# [Task description]
Take the line that contains "Water Base |" as the first line and the last line of the records as the end. Please set down everything in that range exactly.
|---|
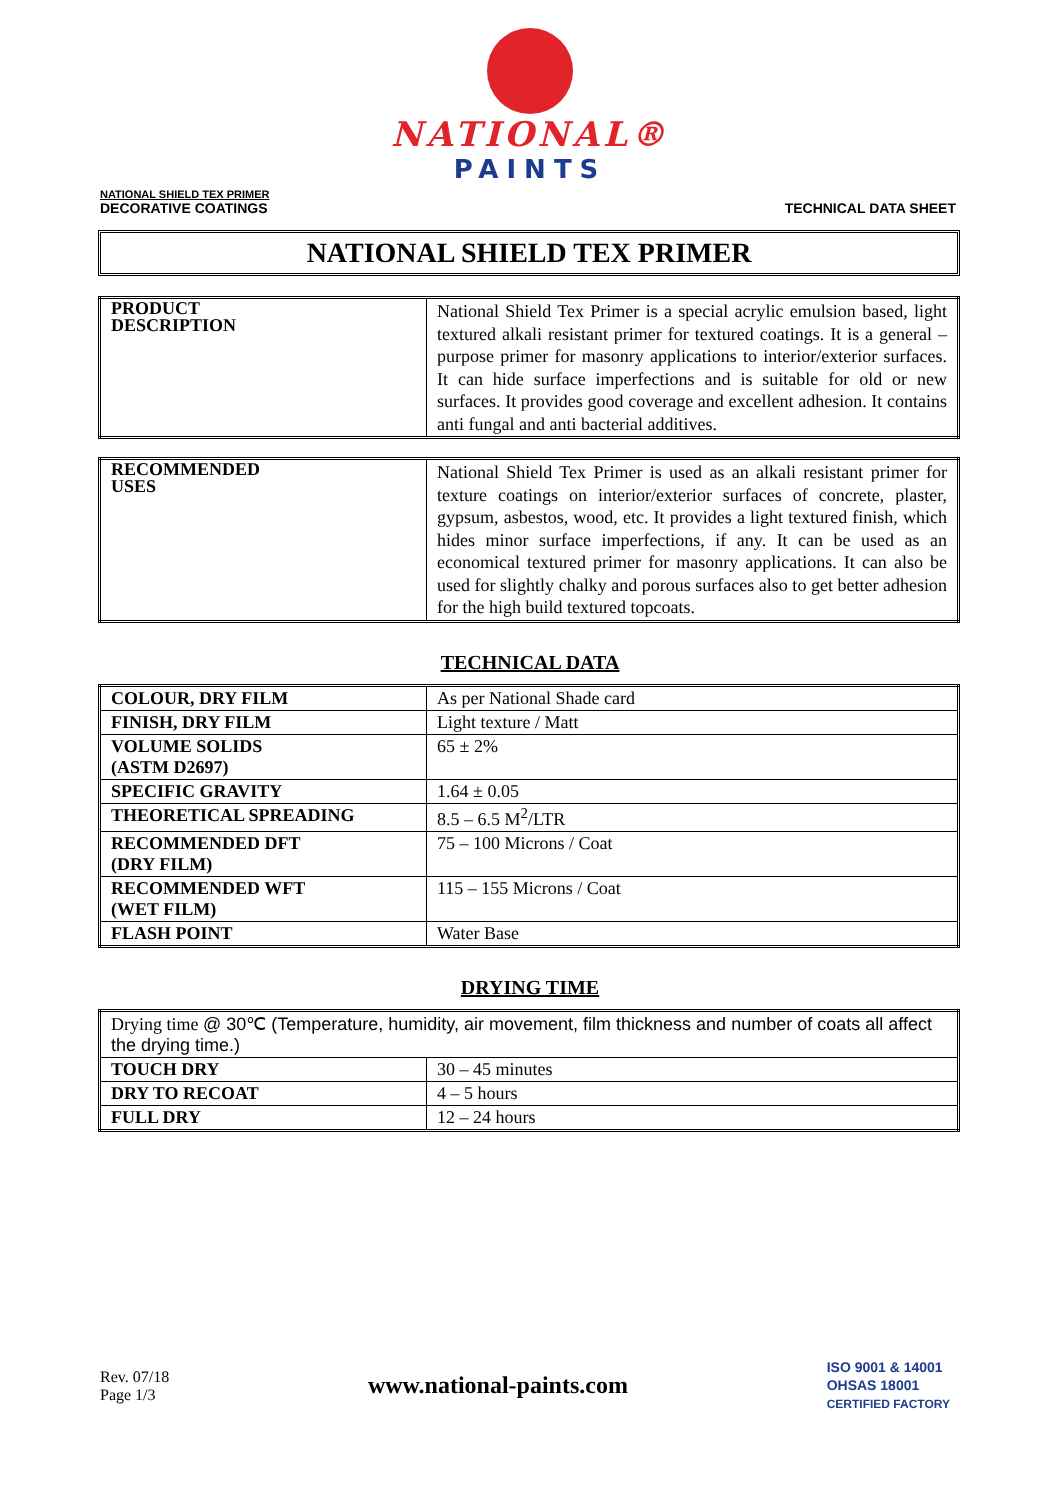NATIONAL®
PAINTS
NATIONAL SHIELD TEX PRIMER
DECORATIVE COATINGS
TECHNICAL DATA SHEET
NATIONAL SHIELD TEX PRIMER
| PRODUCT DESCRIPTION | National Shield Tex Primer is a special acrylic emulsion based, light textured alkali resistant primer for textured coatings. It is a general – purpose primer for masonry applications to interior/exterior surfaces. It can hide surface imperfections and is suitable for old or new surfaces. It provides good coverage and excellent adhesion. It contains anti fungal and anti bacterial additives. |
| RECOMMENDED USES | National Shield Tex Primer is used as an alkali resistant primer for texture coatings on interior/exterior surfaces of concrete, plaster, gypsum, asbestos, wood, etc. It provides a light textured finish, which hides minor surface imperfections, if any. It can be used as an economical textured primer for masonry applications. It can also be used for slightly chalky and porous surfaces also to get better adhesion for the high build textured topcoats. |
TECHNICAL DATA
| COLOUR, DRY FILM | As per National Shade card |
| FINISH, DRY FILM | Light texture / Matt |
| VOLUME SOLIDS (ASTM D2697) | 65 ± 2% |
| SPECIFIC GRAVITY | 1.64 ± 0.05 |
| THEORETICAL SPREADING | 8.5 – 6.5 M<sup>2</sup>/LTR |
| RECOMMENDED DFT (DRY FILM) | 75 – 100 Microns / Coat |
| RECOMMENDED WFT (WET FILM) | 115 – 155 Microns / Coat |
| FLASH POINT | Water Base |
DRYING TIME
| Drying time @ 30℃ (Temperature, humidity, air movement, film thickness and number of coats all affect the drying time.) | |
| TOUCH DRY | 30 – 45 minutes |
| DRY TO RECOAT | 4 – 5 hours |
| FULL DRY | 12 – 24 hours |
Rev. 07/18
Page 1/3
www.national-paints.com
ISO 9001 & 14001
OHSAS 18001
CERTIFIED FACTORY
|---|
# [Exercise output]
| FLASH POINT | Water Base |
DRYING TIME
| Drying time @ 30℃ (Temperature, humidity, air movement, film thickness and number of coats all affect the drying time.) | |
| TOUCH DRY | 30 – 45 minutes |
| DRY TO RECOAT | 4 – 5 hours |
| FULL DRY | 12 – 24 hours |
Rev. 07/18
Page 1/3
www.national-paints.com
ISO 9001 & 14001
OHSAS 18001
CERTIFIED FACTORY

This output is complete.